Wow. A webpage, a young believer's testimony and Bible verse... a subd CG, a prophecy, a neighbour He sent along to encourage me (yes, Andrew my neighbour)... God's really super-gracious and kind to an undeserving sinner like me. There's so many more, but yes, God has prepared me well for the bad news with, well, a holy dose of the Good News. =)

=) But yup. I guess I have some things harder than a lot of other bros. However, just now, I kissed my dad goodnight. And as I went out of the room, I realised how fortunate I am to be born into a family - and a Christian one at that. So many people don't have caring fathers - or even fathers in the first place. Yet I am privileged by God's grace. I read a horror story about young children being abused by so-called missionaries. (thank God one of them grew up with a passion to help abused children.) But yes, I haven't been abused by any Christians and got put into a good church. So when I see the magnitude of all the good things that I have been given by our heavenly Father... there are simply too many blessings to count.

And I even get to see Him working in my life and even hearing from Him so clearly a lot of times... even get to witness signs and wonders... hmm... then actually, what's there to complain about, actually? Sure, I have this disappointment, and it's a pretty sore one.
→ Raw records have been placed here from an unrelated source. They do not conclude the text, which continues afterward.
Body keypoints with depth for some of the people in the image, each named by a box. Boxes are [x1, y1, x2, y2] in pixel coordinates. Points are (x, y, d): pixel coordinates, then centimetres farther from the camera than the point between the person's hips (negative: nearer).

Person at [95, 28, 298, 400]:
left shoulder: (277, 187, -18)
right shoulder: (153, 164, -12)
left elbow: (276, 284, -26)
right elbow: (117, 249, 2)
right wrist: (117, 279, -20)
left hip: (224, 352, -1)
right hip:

God knows that the disappointment is in due part to my earnest hope that He would be glorified through what I had hoped would turn out. But since it doesn't look like it's going to work out... I felt disappointed, wondering how is God now going to be glorified through this then? When things seem to be going smoothly for all the other bros around you, you start wondering what's wrong with you.

But putting everything into perspective, what does it matter? Even if it matters, the important thing is that in every way, whether good or bad, Christ be preached. And because of this I rejoice.

Yes, and I will continue to rejoice, for I know that through my brothers' prayers and the help given by the Spirit of Jesus Christ, what has happened to me will turn out for my deliverance. I eagerly expect and hope that I will in no way be ashamed, but will have sufficient courage so that now as always Christ will be exalted in my body, whether by life or by death. For to me, to live is Christ and to die is gain.

Yes, to live is Christ - I must remind myself! - and to die is gain.